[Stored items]
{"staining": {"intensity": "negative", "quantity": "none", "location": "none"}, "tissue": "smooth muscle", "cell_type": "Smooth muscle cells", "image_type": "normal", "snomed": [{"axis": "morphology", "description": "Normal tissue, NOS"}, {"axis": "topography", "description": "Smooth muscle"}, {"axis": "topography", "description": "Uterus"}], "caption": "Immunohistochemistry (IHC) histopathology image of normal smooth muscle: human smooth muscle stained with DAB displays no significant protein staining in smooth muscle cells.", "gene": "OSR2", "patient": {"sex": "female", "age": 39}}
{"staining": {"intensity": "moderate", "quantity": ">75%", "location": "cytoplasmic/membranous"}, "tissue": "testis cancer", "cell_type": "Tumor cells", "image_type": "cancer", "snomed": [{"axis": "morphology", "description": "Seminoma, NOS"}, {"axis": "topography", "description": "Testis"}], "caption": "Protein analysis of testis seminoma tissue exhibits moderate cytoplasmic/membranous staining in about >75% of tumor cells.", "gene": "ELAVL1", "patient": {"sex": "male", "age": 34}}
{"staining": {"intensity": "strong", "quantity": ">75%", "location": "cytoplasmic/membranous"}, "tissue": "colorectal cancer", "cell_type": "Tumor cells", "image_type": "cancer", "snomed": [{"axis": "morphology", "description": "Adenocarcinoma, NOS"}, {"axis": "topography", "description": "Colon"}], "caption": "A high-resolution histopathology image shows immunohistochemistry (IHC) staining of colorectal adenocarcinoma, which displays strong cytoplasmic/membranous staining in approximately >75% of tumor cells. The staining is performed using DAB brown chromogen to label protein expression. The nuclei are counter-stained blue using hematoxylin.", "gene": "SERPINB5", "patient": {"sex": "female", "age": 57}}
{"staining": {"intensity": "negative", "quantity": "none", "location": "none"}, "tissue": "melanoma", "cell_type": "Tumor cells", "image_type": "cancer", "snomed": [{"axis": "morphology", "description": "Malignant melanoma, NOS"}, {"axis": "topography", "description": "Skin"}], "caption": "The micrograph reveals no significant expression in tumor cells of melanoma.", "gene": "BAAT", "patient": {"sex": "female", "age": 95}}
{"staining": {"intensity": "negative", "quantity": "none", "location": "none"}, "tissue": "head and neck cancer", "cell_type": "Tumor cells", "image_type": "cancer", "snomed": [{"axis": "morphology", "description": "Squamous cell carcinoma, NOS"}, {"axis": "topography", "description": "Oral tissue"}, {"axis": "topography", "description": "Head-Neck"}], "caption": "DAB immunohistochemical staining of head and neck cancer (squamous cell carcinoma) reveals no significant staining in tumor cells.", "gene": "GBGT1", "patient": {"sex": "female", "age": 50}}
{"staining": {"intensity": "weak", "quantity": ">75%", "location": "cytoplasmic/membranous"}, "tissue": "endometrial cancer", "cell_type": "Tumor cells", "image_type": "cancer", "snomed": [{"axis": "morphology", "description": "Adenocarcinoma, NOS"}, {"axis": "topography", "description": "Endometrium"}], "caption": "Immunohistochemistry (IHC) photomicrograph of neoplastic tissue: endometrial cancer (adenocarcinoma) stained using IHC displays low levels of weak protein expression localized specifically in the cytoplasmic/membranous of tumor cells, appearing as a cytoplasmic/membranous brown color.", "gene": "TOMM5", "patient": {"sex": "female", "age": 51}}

■ **Exercise instructions**
Would you write the records out again, word for word?

■ **Result for this exercise**
{"staining": {"intensity": "negative", "quantity": "none", "location": "none"}, "tissue": "smooth muscle", "cell_type": "Smooth muscle cells", "image_type": "normal", "snomed": [{"axis": "morphology", "description": "Normal tissue, NOS"}, {"axis": "topography", "description": "Smooth muscle"}, {"axis": "topography", "description": "Uterus"}], "caption": "Immunohistochemistry (IHC) histopathology image of normal smooth muscle: human smooth muscle stained with DAB displays no significant protein staining in smooth muscle cells.", "gene": "OSR2", "patient": {"sex": "female", "age": 39}}
{"staining": {"intensity": "moderate", "quantity": ">75%", "location": "cytoplasmic/membranous"}, "tissue": "testis cancer", "cell_type": "Tumor cells", "image_type": "cancer", "snomed": [{"axis": "morphology", "description": "Seminoma, NOS"}, {"axis": "topography", "description": "Testis"}], "caption": "Protein analysis of testis seminoma tissue exhibits moderate cytoplasmic/membranous staining in about >75% of tumor cells.", "gene": "ELAVL1", "patient": {"sex": "male", "age": 34}}
{"staining": {"intensity": "strong", "quantity": ">75%", "location": "cytoplasmic/membranous"}, "tissue": "colorectal cancer", "cell_type": "Tumor cells", "image_type": "cancer", "snomed": [{"axis": "morphology", "description": "Adenocarcinoma, NOS"}, {"axis": "topography", "description": "Colon"}], "caption": "A high-resolution histopathology image shows immunohistochemistry (IHC) staining of colorectal adenocarcinoma, which displays strong cytoplasmic/membranous staining in approximately >75% of tumor cells. The staining is performed using DAB brown chromogen to label protein expression. The nuclei are counter-stained blue using hematoxylin.", "gene": "SERPINB5", "patient": {"sex": "female", "age": 57}}
{"staining": {"intensity": "negative", "quantity": "none", "location": "none"}, "tissue": "melanoma", "cell_type": "Tumor cells", "image_type": "cancer", "snomed": [{"axis": "morphology", "description": "Malignant melanoma, NOS"}, {"axis": "topography", "description": "Skin"}], "caption": "The micrograph reveals no significant expression in tumor cells of melanoma.", "gene": "BAAT", "patient": {"sex": "female", "age": 95}}
{"staining": {"intensity": "negative", "quantity": "none", "location": "none"}, "tissue": "head and neck cancer", "cell_type": "Tumor cells", "image_type": "cancer", "snomed": [{"axis": "morphology", "description": "Squamous cell carcinoma, NOS"}, {"axis": "topography", "description": "Oral tissue"}, {"axis": "topography", "description": "Head-Neck"}], "caption": "DAB immunohistochemical staining of head and neck cancer (squamous cell carcinoma) reveals no significant staining in tumor cells.", "gene": "GBGT1", "patient": {"sex": "female", "age": 50}}
{"staining": {"intensity": "weak", "quantity": ">75%", "location": "cytoplasmic/membranous"}, "tissue": "endometrial cancer", "cell_type": "Tumor cells", "image_type": "cancer", "snomed": [{"axis": "morphology", "description": "Adenocarcinoma, NOS"}, {"axis": "topography", "description": "Endometrium"}], "caption": "Immunohistochemistry (IHC) photomicrograph of neoplastic tissue: endometrial cancer (adenocarcinoma) stained using IHC displays low levels of weak protein expression localized specifically in the cytoplasmic/membranous of tumor cells, appearing as a cytoplasmic/membranous brown color.", "gene": "TOMM5", "patient": {"sex": "female", "age": 51}}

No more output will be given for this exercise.